Even Christ had to pray
By
Fr. ROY CIMAGALA,
roycimagala@gmail.com
October 28, 2024
IT’S worthwhile noting
that even Christ had to spend the night praying before he made that
big decision of choosing his 12 apostles among the many disciples
that he had at that time. (cfr. Lk 6,12-16) This could only mean
that for Christ to be completely in union with the will of the
Father, he had to pray.
There should be no doubt
on our part that we too should learn how to pray not only from time
to time but rather all the time, if we want to be completely in
union with the will of God as we should. Christ is showing us the
example, and we should just try our best to follow it. It’s what is
proper to us.
Prayer should be like the
breathing and the beating of the heart that we need to keep
ourselves spiritually alive. It’s what would enable us to enter,
start and keep sharing the very life of God as we are meant to do.
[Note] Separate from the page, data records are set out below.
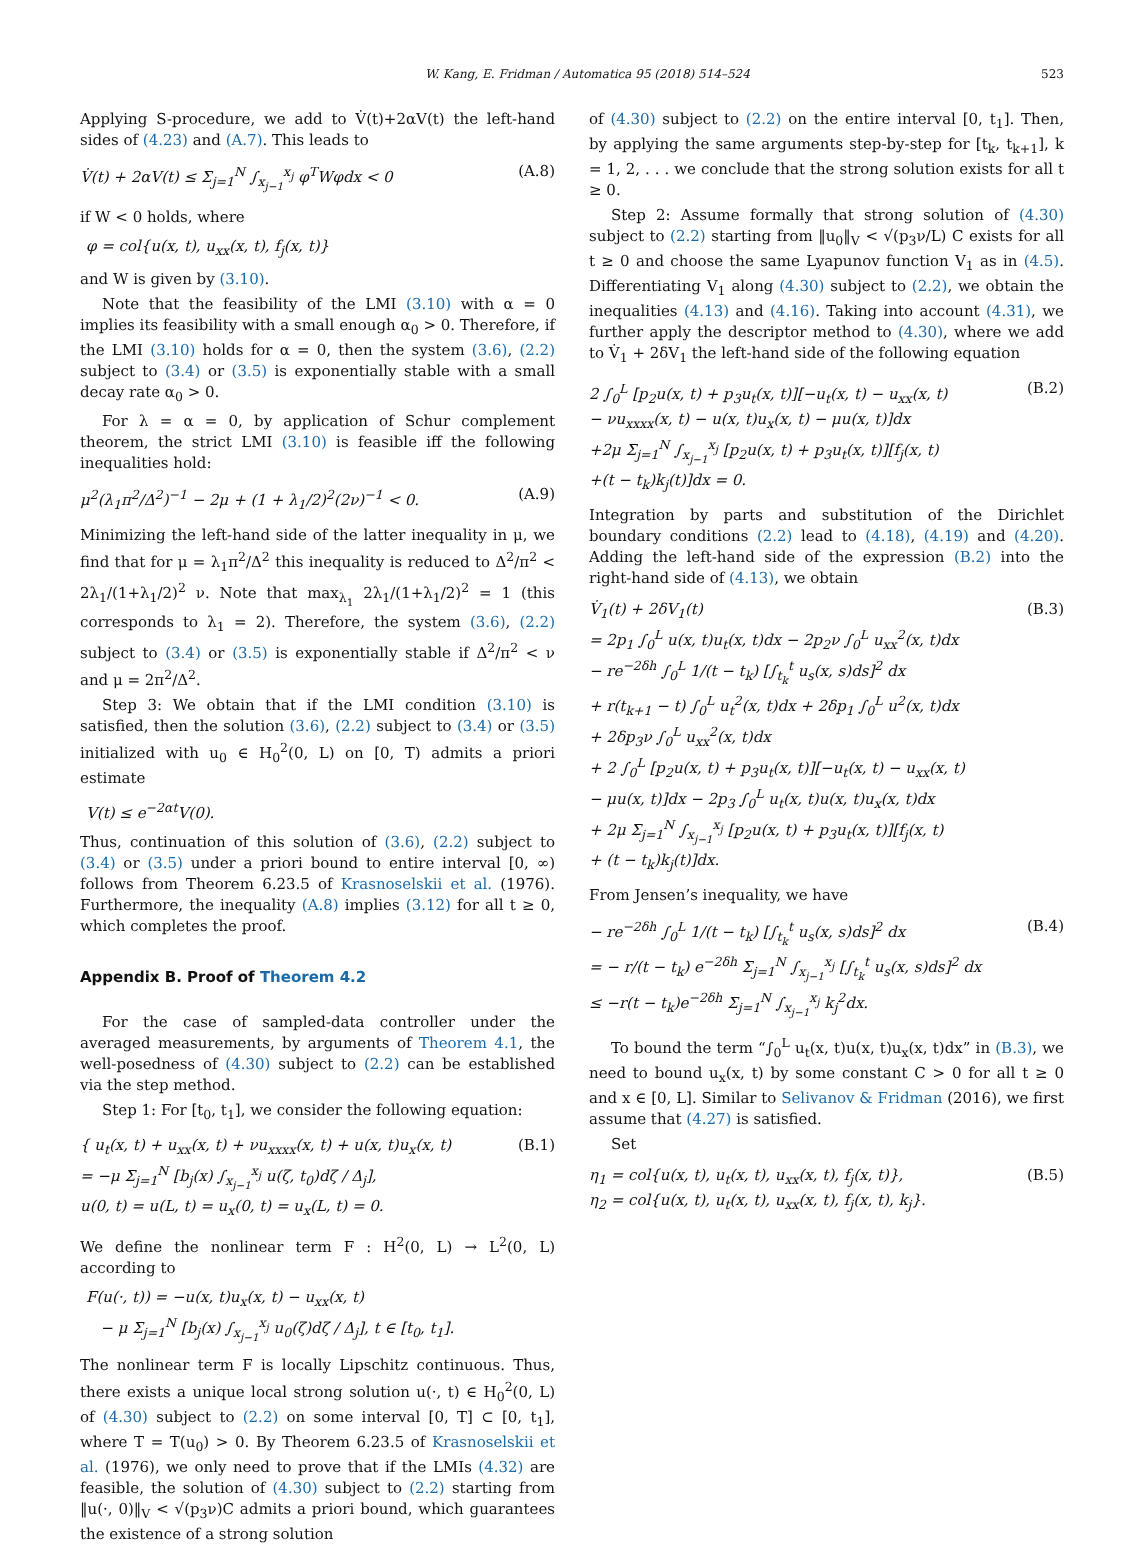W. Kang, E. Fridman / Automatica 95 (2018) 514–524 523
Applying S-procedure, we add to V̇(t)+2αV(t) the left-hand sides of (4.23) and (A.7). This leads to
V̇(t) + 2αV(t) ≤ Σ<sub>j=1</sub><sup>N</sup> ∫<sub>x<sub>j−1</sub></sub><sup>x<sub>j</sub></sup> φ<sup>T</sup>Wφdx < 0 (A.8)
if W < 0 holds, where
φ = col{u(x, t), u<sub>xx</sub>(x, t), f<sub>j</sub>(x, t)}
and W is given by (3.10).
Note that the feasibility of the LMI (3.10) with α = 0 implies its feasibility with a small enough α<sub>0</sub> > 0. Therefore, if the LMI (3.10) holds for α = 0, then the system (3.6), (2.2) subject to (3.4) or (3.5) is exponentially stable with a small decay rate α<sub>0</sub> > 0.
For λ = α = 0, by application of Schur complement theorem, the strict LMI (3.10) is feasible iff the following inequalities hold:
μ<sup>2</sup>(λ<sub>1</sub>π<sup>2</sup>/Δ<sup>2</sup>)<sup>−1</sup> − 2μ + (1 + λ<sub>1</sub>/2)<sup>2</sup>(2ν)<sup>−1</sup> < 0. (A.9)
Minimizing the left-hand side of the latter inequality in μ, we find that for μ = λ<sub>1</sub>π<sup>2</sup>/Δ<sup>2</sup> this inequality is reduced to Δ<sup>2</sup>/π<sup>2</sup> < 2λ<sub>1</sub>/(1+λ<sub>1</sub>/2)<sup>2</sup> ν. Note that max<sub>λ<sub>1</sub></sub> 2λ<sub>1</sub>/(1+λ<sub>1</sub>/2)<sup>2</sup> = 1 (this corresponds to λ<sub>1</sub> = 2). Therefore, the system (3.6), (2.2) subject to (3.4) or (3.5) is exponentially stable if Δ<sup>2</sup>/π<sup>2</sup> < ν and μ = 2π<sup>2</sup>/Δ<sup>2</sup>.
Step 3: We obtain that if the LMI condition (3.10) is satisfied, then the solution (3.6), (2.2) subject to (3.4) or (3.5) initialized with u<sub>0</sub> ∈ H<sub>0</sub><sup>2</sup>(0, L) on [0, T) admits a priori estimate
V(t) ≤ e<sup>−2αt</sup>V(0).
Thus, continuation of this solution of (3.6), (2.2) subject to (3.4) or (3.5) under a priori bound to entire interval [0, ∞) follows from Theorem 6.23.5 of Krasnoselskii et al. (1976). Furthermore, the inequality (A.8) implies (3.12) for all t ≥ 0, which completes the proof.
Appendix B. Proof of Theorem 4.2
For the case of sampled-data controller under the averaged measurements, by arguments of Theorem 4.1, the well-posedness of (4.30) subject to (2.2) can be established via the step method.
Step 1: For [t<sub>0</sub>, t<sub>1</sub>], we consider the following equation:
{ u<sub>t</sub>(x, t) + u<sub>xx</sub>(x, t) + νu<sub>xxxx</sub>(x, t) + u(x, t)u<sub>x</sub>(x, t)
= −μ Σ<sub>j=1</sub><sup>N</sup> [b<sub>j</sub>(x) ∫<sub>x<sub>j−1</sub></sub><sup>x<sub>j</sub></sup> u(ζ, t<sub>0</sub>)dζ / Δ<sub>j</sub>],
u(0, t) = u(L, t) = u<sub>x</sub>(0, t) = u<sub>x</sub>(L, t) = 0. (B.1)
We define the nonlinear term F : H<sup>2</sup>(0, L) → L<sup>2</sup>(0, L) according to
F(u(·, t)) = −u(x, t)u<sub>x</sub>(x, t) − u<sub>xx</sub>(x, t)
− μ Σ<sub>j=1</sub><sup>N</sup> [b<sub>j</sub>(x) ∫<sub>x<sub>j−1</sub></sub><sup>x<sub>j</sub></sup> u<sub>0</sub>(ζ)dζ / Δ<sub>j</sub>], t ∈ [t<sub>0</sub>, t<sub>1</sub>].
The nonlinear term F is locally Lipschitz continuous. Thus, there exists a unique local strong solution u(·, t) ∈ H<sub>0</sub><sup>2</sup>(0, L) of (4.30) subject to (2.2) on some interval [0, T] ⊂ [0, t<sub>1</sub>], where T = T(u<sub>0</sub>) > 0. By Theorem 6.23.5 of Krasnoselskii et al. (1976), we only need to prove that if the LMIs (4.32) are feasible, the solution of (4.30) subject to (2.2) starting from ‖u(·, 0)‖<sub>V</sub> < √(p<sub>3</sub>ν)C admits a priori bound, which guarantees the existence of a strong solution
of (4.30) subject to (2.2) on the entire interval [0, t<sub>1</sub>]. Then, by applying the same arguments step-by-step for [t<sub>k</sub>, t<sub>k+1</sub>], k = 1, 2, . . . we conclude that the strong solution exists for all t ≥ 0.
Step 2: Assume formally that strong solution of (4.30) subject to (2.2) starting from ‖u<sub>0</sub>‖<sub>V</sub> < √(p<sub>3</sub>ν/L) C exists for all t ≥ 0 and choose the same Lyapunov function V<sub>1</sub> as in (4.5). Differentiating V<sub>1</sub> along (4.30) subject to (2.2), we obtain the inequalities (4.13) and (4.16). Taking into account (4.31), we further apply the descriptor method to (4.30), where we add to V̇<sub>1</sub> + 2δV<sub>1</sub> the left-hand side of the following equation
2 ∫<sub>0</sub><sup>L</sup> [p<sub>2</sub>u(x, t) + p<sub>3</sub>u<sub>t</sub>(x, t)][−u<sub>t</sub>(x, t) − u<sub>xx</sub>(x, t)
− νu<sub>xxxx</sub>(x, t) − u(x, t)u<sub>x</sub>(x, t) − μu(x, t)]dx
+2μ Σ<sub>j=1</sub><sup>N</sup> ∫<sub>x<sub>j−1</sub></sub><sup>x<sub>j</sub></sup> [p<sub>2</sub>u(x, t) + p<sub>3</sub>u<sub>t</sub>(x, t)][f<sub>j</sub>(x, t)
+(t − t<sub>k</sub>)k<sub>j</sub>(t)]dx = 0. (B.2)
Integration by parts and substitution of the Dirichlet boundary conditions (2.2) lead to (4.18), (4.19) and (4.20). Adding the left-hand side of the expression (B.2) into the right-hand side of (4.13), we obtain
V̇<sub>1</sub>(t) + 2δV<sub>1</sub>(t)
= 2p<sub>1</sub> ∫<sub>0</sub><sup>L</sup> u(x, t)u<sub>t</sub>(x, t)dx − 2p<sub>2</sub>ν ∫<sub>0</sub><sup>L</sup> u<sub>xx</sub><sup>2</sup>(x, t)dx
− re<sup>−2δh</sup> ∫<sub>0</sub><sup>L</sup> 1/(t − t<sub>k</sub>) [∫<sub>t<sub>k</sub></sub><sup>t</sup> u<sub>s</sub>(x, s)ds]<sup>2</sup> dx
+ r(t<sub>k+1</sub> − t) ∫<sub>0</sub><sup>L</sup> u<sub>t</sub><sup>2</sup>(x, t)dx + 2δp<sub>1</sub> ∫<sub>0</sub><sup>L</sup> u<sup>2</sup>(x, t)dx
+ 2δp<sub>3</sub>ν ∫<sub>0</sub><sup>L</sup> u<sub>xx</sub><sup>2</sup>(x, t)dx
+ 2 ∫<sub>0</sub><sup>L</sup> [p<sub>2</sub>u(x, t) + p<sub>3</sub>u<sub>t</sub>(x, t)][−u<sub>t</sub>(x, t) − u<sub>xx</sub>(x, t)
− μu(x, t)]dx − 2p<sub>3</sub> ∫<sub>0</sub><sup>L</sup> u<sub>t</sub>(x, t)u(x, t)u<sub>x</sub>(x, t)dx
+ 2μ Σ<sub>j=1</sub><sup>N</sup> ∫<sub>x<sub>j−1</sub></sub><sup>x<sub>j</sub></sup> [p<sub>2</sub>u(x, t) + p<sub>3</sub>u<sub>t</sub>(x, t)][f<sub>j</sub>(x, t)
+ (t − t<sub>k</sub>)k<sub>j</sub>(t)]dx. (B.3)
From Jensen’s inequality, we have
− re<sup>−2δh</sup> ∫<sub>0</sub><sup>L</sup> 1/(t − t<sub>k</sub>) [∫<sub>t<sub>k</sub></sub><sup>t</sup> u<sub>s</sub>(x, s)ds]<sup>2</sup> dx
= − r/(t − t<sub>k</sub>) e<sup>−2δh</sup> Σ<sub>j=1</sub><sup>N</sup> ∫<sub>x<sub>j−1</sub></sub><sup>x<sub>j</sub></sup> [∫<sub>t<sub>k</sub></sub><sup>t</sup> u<sub>s</sub>(x, s)ds]<sup>2</sup> dx
≤ −r(t − t<sub>k</sub>)e<sup>−2δh</sup> Σ<sub>j=1</sub><sup>N</sup> ∫<sub>x<sub>j−1</sub></sub><sup>x<sub>j</sub></sup> k<sub>j</sub><sup>2</sup>dx. (B.4)
To bound the term “∫<sub>0</sub><sup>L</sup> u<sub>t</sub>(x, t)u(x, t)u<sub>x</sub>(x, t)dx” in (B.3), we need to bound u<sub>x</sub>(x, t) by some constant C > 0 for all t ≥ 0 and x ∈ [0, L]. Similar to Selivanov & Fridman (2016), we first assume that (4.27) is satisfied.
Set
η<sub>1</sub> = col{u(x, t), u<sub>t</sub>(x, t), u<sub>xx</sub>(x, t), f<sub>j</sub>(x, t)},
η<sub>2</sub> = col{u(x, t), u<sub>t</sub>(x, t), u<sub>xx</sub>(x, t), f<sub>j</sub>(x, t), k<sub>j</sub>}. (B.5)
Without prayer, we would put ourselves in an anomalous condition as
we separate ourselves from the very source of our true identity and
dignity.
We have to learn to pray
all the time, converting everything into some form of prayer by
doing it always with God and for God and not just by ourselves,
motivated only by some earthly and temporal reasons. This is always
possible and practicable because God has designed everything as a
form to connect ourselves with him. It’s up to us to follow that
design or not.
Ideally, everything should
be an act of prayer, whether we are doing our sacred or mundane
duties, whether things are good or bad for us, whether we are alone
or in a crowd, etc.
Prayer should not be
understood only in its sacred, solemn mode. It can lend itself to
all the situations and circumstances of our life. It is practicable
in any situation. We just have to develop the proper discipline
which, of course, will require some training.
And just like any
training, it at first has to be taught under a controlled
environment. That is why, at the beginning we were taught as
children to recite and put into memory some vocal prayers. We may
not understand everything said there, but that at least initiates us
to the practice of prayer.
Then further steps ought
to be made. We have to learn how to exercise our faith, how to
meditate and contemplate, how to find a proper place, time and even
posture for it. And then how we can have presence of God the whole
day, the rectitude of intention in all our actions, the habit of
offering everything to God, and literally of conversing with God and
discerning his will as we go on with our daily activities.
Let’s remember that
without God who is our creator and source of all good things, we can
only do evil. We would be like a branch cut off from the vine. We
may manage to give an appearance of life and goodness, but without
Him, we actually have and are nothing.
We have to be constantly
aware that we cannot be simply on our own. We need God and we need
to be with everybody and everything else. We have to overcome our
tendency that we can afford to be isolated. We should never forget
that we are always in communion and we need to make that communion
alive and healthy. Prayer does that for us!